SaaS Cost of Goods Sold for Startups

Cost of goods sold for Software-as-a-Service (SaaS) startups seems like it should be a straightforward topic but there are a number of different conflicting reports online. According to Wikipedia, cost of goods sold “refers to the inventory costs of the goods a business has sold during a particular period.” Of course, due to the nature of software, there is no inventory but there are costs to deliver the application.

Here’s what we include in our cost of goods sold calculation:

  • Hosting fees (our highest expense after salaries and benefits)
  • Third-party web fees like content delivery networks, embedded software, etc
  • Support personnel costs
  • Customer on-boarding costs (e.g. client implementation personnel costs)
  • Note: Credit card fees and other billing fees often are not cost of goods sold for SaaS companies and are instead general and administrative fees

Notice things like software development costs, customer acquisition costs, and more aren’t included since they are not required once the customer has already been signed. SaaS cost of goods sold is an important metric so that gross margin can then be calculated.

What else? What are some other items that should be considered as part of cost of goods sold for SaaS companies?

10 thoughts on “SaaS Cost of Goods Sold for Startups

  1. Those are exactly what we include. Thanks for sharing. I’ve heard a few SaaS folks say their gross margins are 100%, and when pressed, insist that it’s simply not worth the extra effort to account for hosting or support under COGS. For us, gross profit margin is an extremely important number, and well worth the minuscule extra effort to track COGS.

  2. Hi David, Thanks for your details here. In reviewing your prior post from a few years back, I was struck by the different treatment of credit card fees. It seems like there’s mixed opinion on this cost category for saas operators. Seems like a direct, reoccurring cost that is central to product delivery. Seems pretty COGS-y to me. Can you help us understand your shift in perspective? -Sam

    • I reached out to publicly traded companies to see how they did it and they treat credit card fees that way, so I followed their lead.

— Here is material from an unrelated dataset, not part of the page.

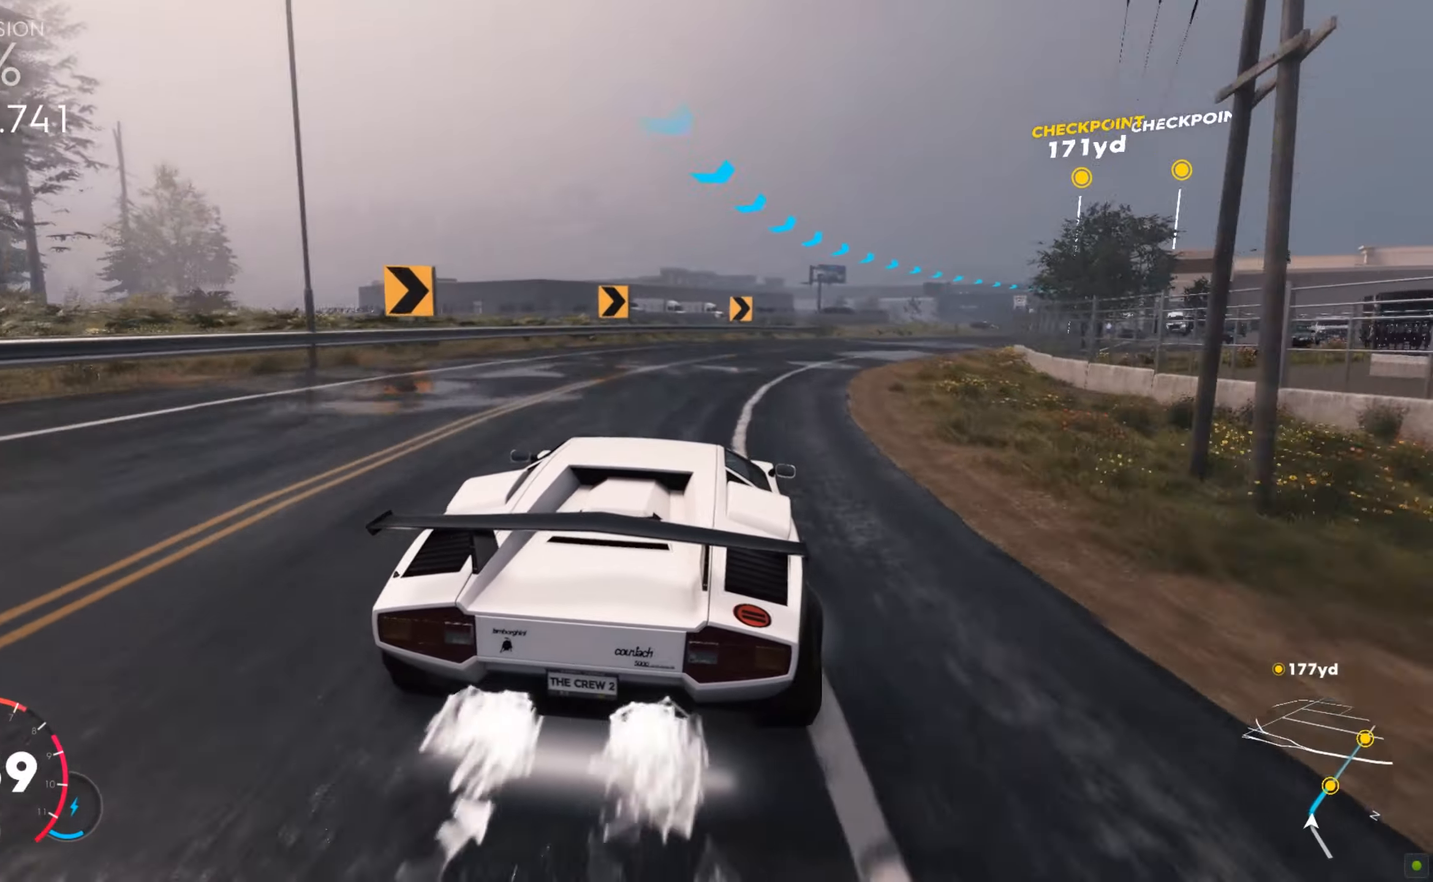
{"keys": ["shift", "w"], "mouse": [], "events": [[17, "d", "up"], [86, "d", "down"], [464, "d", "up"]]}
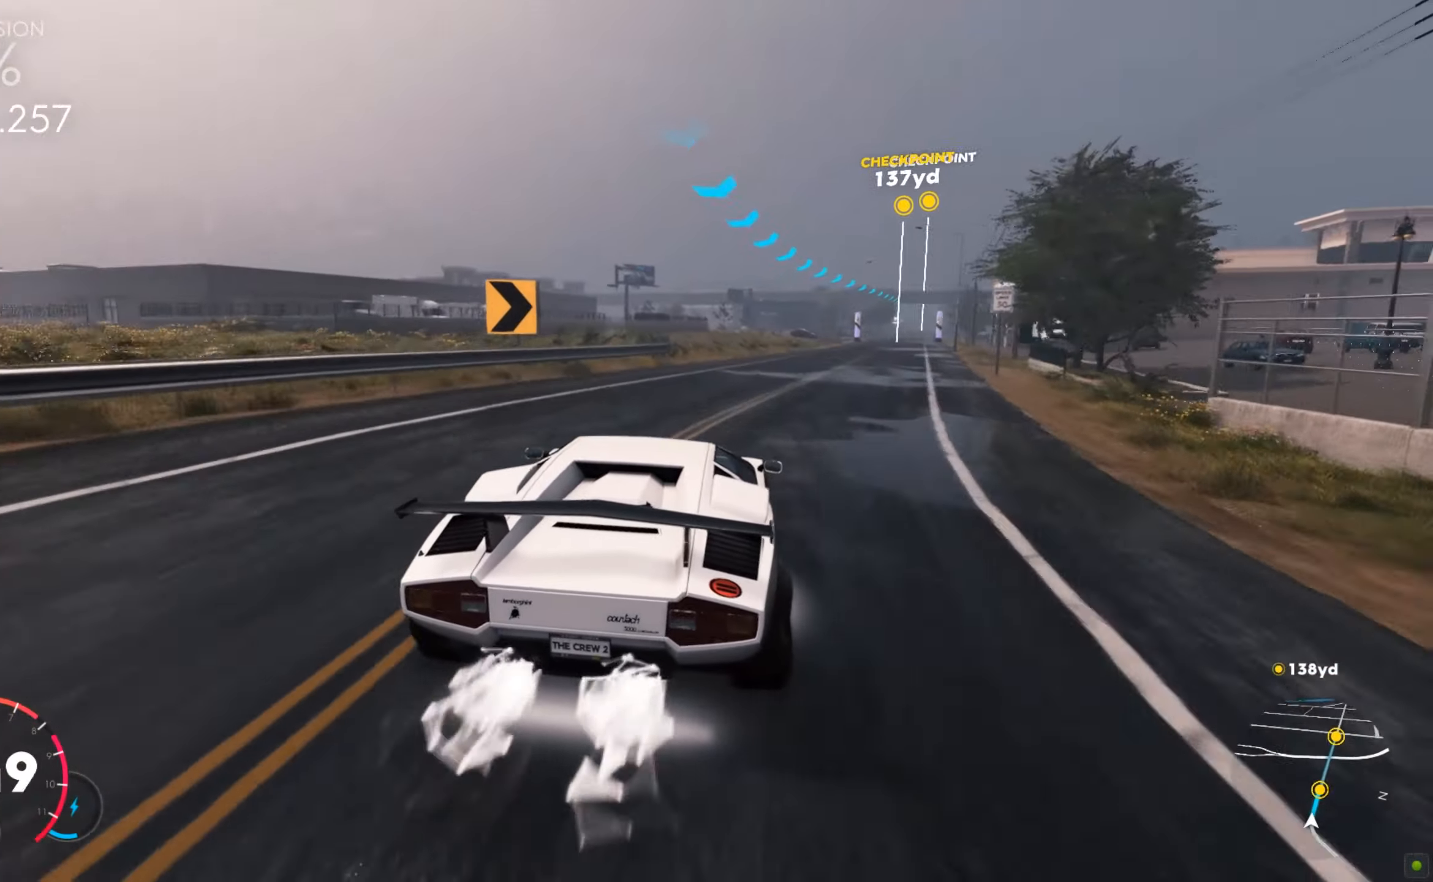
{"keys": ["w"], "mouse": [], "events": [[51, "d", "down"], [137, "shift", "up"], [378, "d", "up"]]}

      • We include credit card processing fees in COGS, though I can appreciate why some don’t. Credit card processing fees aren’t required for one to earn the money; they merely help one collect it.

  3. Thanks for the post! Very, very helpful!

    I had a question for you that relates to how we treat certain customer spend.

    We have a growing number of customers for whom we spend an initial sum of money ($5-$10k) in what we call an exploration phase where we don’t collect any margin. So the money we collect goes straight to the media costs of buying the impressions. We do this as a way to co-invest along side our customers in the initial learning phase of the campaign and allow our customers to gain the insights around their users without have the financial risk.

    In one extreme example, co. X which we are about to turn on, signed a $200k IO, of which the initial $50k is at 0% margin so we can help them learn more about their user characteristics and then transition to the optimization phase and start to charge margin.

    I would like to place this initial exploration spend, when it is done at a 0% margin, in a marketing Opex line item and not in the current traffic partner fees line for two reasons: (1) the nature of this spend is marketing-related in that we are using the 0% margin as a marketing technique to allow the customer to become more educated about defining characteristics of their user base, and (2) this would otherwise drag down our net revenue margin.

    Does this argument make sense? Any holes in it?

    Thanks for your help!
    Grace

  4. Hi David, Thanks for sharing on this interesting subject.

    I have seen COGS calculations that include an amortized element of product development. What is your opinion of including this?

    Thanks,

    Miceál

    • I think that makes sense for installed software applications but is less applicable for rental software delivered over the web.

  5. David,

    Thanks very much for this valuable post. My company is a B2C Saas. We have a Customer Success Manager as well as a full-time technical support rep. Given our zero-touch model (users sign up for a trial and then convert all on their own), would you say we nee to include the CSM and tech support rep in our COGS? The sale can (and does often) occur without them. Would love your thoughts on this.

    Stephan

  6. For internal reporting purposes I would always want to know my true COGS irrespective of semantics such as “rental” and “Access Fees”. For external reporting purposes I would caution readers to at least consider including the yearly amort of software development fees, which when spread over 10 years would not have a huge impact on the COGS kpi. I would also show the two different scenarios so readers are aware of both. One suggestion I read somewhere else suggested including “Internal Engineering Support” which once again is playing semantics and is referring to software development costs. The same writer suggested adding Professional Fees to COGS which I think is going overboard. To me, what makes the most sense and does a good job of finding the middle ground is
    1. Yearly amort of Sofware Dev costs
    2. Hosting Fees
    3. Third party licensing fees
    4. Customer Support and Retention Fees (ie salaries)

    I would cover my ass and show readers both. If they want to be aggressive and not include software dev, then that would be their call and I would follow their wishes. However, the decision is around their neck, not mine. What makes this the prudent approach is that there currently are no GAAP standards in place for this issue so be ready to make a stand for your argument one way or the other. Investors and CEO’s push hard. Be the voice of reason.